Sound Machine
Here will come a log of the sound machine project.
The Oscillator
In steps: Step 1: the voltage is connected. Current starts flowing. The entire voltage drop is over the 2 resistors - the capacitor has equal charges on both sides and no potential drop. The voltage drop over the resistors is R*I.
Step 2: the capacitor starts filling up - the current decreases. The voltage drop is shared between the resistors and the capacitor, where electrons are bustling and wanting to get over to the other side.
Step 3: the voltage over the capacitor, which is the same as the voltage over the transistor + diode, reaches the voltage value for avalanche breakdown of the transistor - the electrons thunder through the transistor and the capacitor once again has equal charges on both sides and no potential drop.
Here is a picture of the outputsignal on an oscilloscope.
Our outputsignal is over the diode. An led usually needs a few volts to light up. The outputsignal we get over the transistor is a sawtooth pattern varying about 10 millivolts from top to bottom. The instantaneous rise is assumed to be the avalanche, where the voltage drop over diode + transistor switches to only diode. Kerry Wong writes: 'the capacitor is only charged briefly to a fraction of the supply voltage before avalanche breakdown occurs'. When the breakdown happens the voltage drop 12V minus the drop over the two inital resistors is only over the diode, so therefore the spike. As the capacitor discharges the voltage drops. The discharge is not as instantaneous as one might expect given the term 'avalanche', but this is consistent with Wongs results (different paper).

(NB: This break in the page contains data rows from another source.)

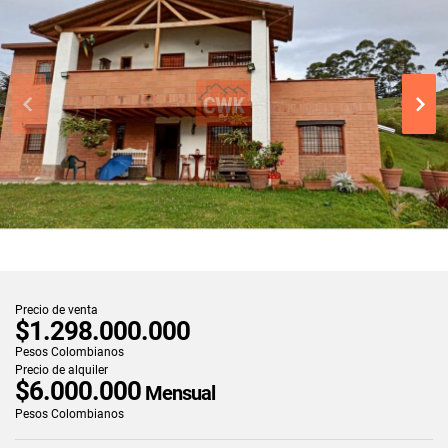
Precio de venta
$1.298.000.000
Pesos Colombianos
Precio de alquiler
$6.000.000
Mensual
Pesos Colombianos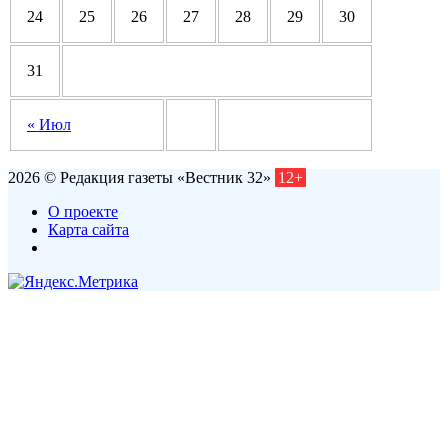
24
25
26
27
28
29
30
31
« Июл
2026 © Редакция газеты «Вестник 32»
12+
О проекте
Карта сайта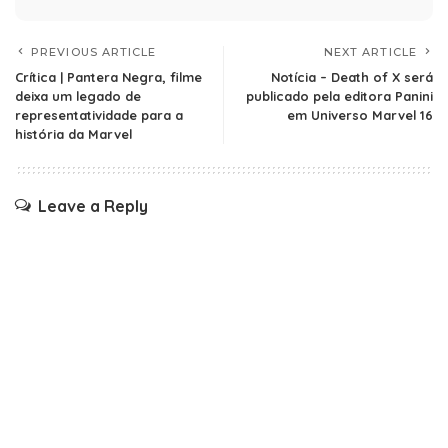
PREVIOUS ARTICLE
NEXT ARTICLE
Crítica | Pantera Negra, filme
Notícia – Death of X será
deixa um legado de
publicado pela editora Panini
representatividade para a
em Universo Marvel 16
história da Marvel
Leave a Reply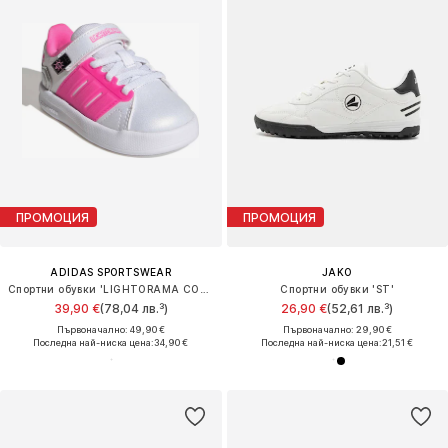
ПРОМОЦИЯ
ПРОМОЦИЯ
ADIDAS SPORTSWEAR
JAKO
Спортни обувки 'LIGHTORAMA COURT'
Спортни обувки 'ST'
39,90 €
(78,04 лв.³)
26,90 €
(52,61 лв.³)
Първоначално: 49,90 €
Първоначално: 29,90 €
Последна най-ниска цена:
34,90 €
Последна най-ниска цена:
21,51 €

Question: According to Wong a voltage drop of 100 V is necessary in order to trigger an avalanche - why does our oscillator (and lookmumnocomputers) work with 12V? Qustion: Is the variation in millivolts happening above a baseline that is a few volts? IE is the voltage over the transistor just under the threshold to begin with? This seems consistent with measurements - the voltage when measured with a multimeter is on the order of 1 V.